“You cannot predict the future without having a very stable, validated, reliable view of what happened yesterday,” Jennifer Vanderveldt, CFO of Mammoth Holdings says in the first six minutes of our interview.
That statement sets the tone for our Zoom call. Vanderveldt is former head of strategy, consumer insights and analytics, at craft retailer Michaels, where she created a center of excellence for customer analytics. At Mammoth, which she joined in May of this year, she's heading up the build of an automated data warehouse on the Snowflake data cloud platform. The project involves organizing and structuring disparate data from multiple locations and multiple point-of-sale vendors.
The data comes from all the local car washes (more than 100 to this point) being acquired by Mammoth, a private-equity-owned multi-brand organization. Giving the car wash business scale lets Mammoth centralize procurement, customer service, human resources, and back-office functions.
“Great operations” is the key to driving growth the in the business, said Vanderveldt. “It’s what the customer primarily sees first from us. … A lot of folks don’t know the name of their car wash, they just know they get a clean, shiny, dry car.”

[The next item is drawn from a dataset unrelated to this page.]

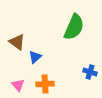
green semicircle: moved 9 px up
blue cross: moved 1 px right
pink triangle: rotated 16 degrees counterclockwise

But it’s the data generated by the operations, purchases, and customer behavior that will help guide decisions on where to look for those growth opportunities. Among the topics Vanderveldt and I discussed were the CFO’s role in building a unified source of truth and where the analytics function should sit within a company.
Jennifer Vanderveldt
CFO, Mammoth Holdings
- First CFO position: European Wax Center, 2020
- Notable previous companies:
- Michaels
- Petco
- JP Morgan
This interview has been edited for clarity and length.
VINCENT RYAN: How is your data science team organized?
JENNIFER VANDERVELDT: We’ve used the most cost-efficient approach to building a data and analytics platform, which is a partially offshored model. I brought over a director of data science. And we use a data analytics shop in India because highly trained data engineers are hard to hire in the United States right now. … I needed someone in the [director chair] who understands data and analytics and who understands the application of all of that to the problems I'm trying to solve as a CFO. The woman in that chair is a data scientist, but she got her MBA in finance and entrepreneurship. So, she thinks about business questions strategically, and then about the right methodology from a data standpoint. The person [in her position] also [has to be able to] manage an outsourced group of highly trained data engineers to do some of the hands-on keyboard work. She’s a purple squirrel.
What will the next quarter of this data analytics project look like?
VANDERVELDT: The first major win is when we start having daily sale reports and scorecards [across all the car washes]. I want to empower my chief operating officer Corey Joslin by putting the right data at his fingertips so he can drill down into site-level information on cars run per labor hour — that's a key metric. And I need to provide that data on a daily and even potentially hourly basis.
The CFO needs to become a data champion. A data champion wants to understand enough of how the clock must be built such that the clock consistently tells the right time.
If the data structuring has been done correctly, then we can start predicting off of that data. I can drive better efficiency by using the data to build a regression model. And then, in time, have an [artificial intelligence] model that is self-correcting, taking what happened yesterday and modifying a prediction for tomorrow without a lot of human intervention.
By hooking into our cloud-based [human resources information system], we can also determine how much labor at each hour of the day a site manager will need. A dynamic labor model will get us closer to the efficiency frontier of peak labor utilization, which should drive points of margin.
What kind of expertise does a CFO leading such an initiative need?
VANDERVELDT: Exposure to data analytics and intellectual curiosity. A reductionist CFO might say, ‘I just need to know what the answer is.’ Just give them data and a fancy business intelligence tool, and they’re going to trust that it's right.
But the CFO needs to become a data champion. A data champion wants to understand enough of how the clock must be built such that the clock consistently tells the right time. The CFO needs to ask questions like, ‘How is this data being inducted into the database? How is it being extracted out of a source system? What types of transformations or normalizations of that data are being effectuated such that when I want to look at weekly comparable store sales, I know one of my sources of error is not how the data was structured in the database?’ … The CFO needs to be the champion of the right way to do something, not the most expedient way.
Often, consultants advise that the finance department or the CFO should “own” the organization’s data. Do you agree?
VANDERVELDT: I want to make sure that anything I put out there I can defend. I think it is incredibly important for the office of the CFO to own the data [and] own the data stack and data instrumentation. And to own all of the data models, data forecasts, and financial forecasts. They are important to how companies are valued externally.
In younger companies with fewer controls, I think that the IT department, the systems, and the analytics powering data, should roll up to the CFO. … But if I were to hypothesize around C-suite roles 10 to 15 years from now, I think mid-cap and larger companies will have a chief analytics officer. I think that [position] should report directly to the CEO and be completely unbiased by other departments [that may] manipulate data and try to provide vanity metrics. The analytics folks wouldn't own a P&L. They would just give the CEO and the CFO a very unvarnished opinion on what is really driving the business.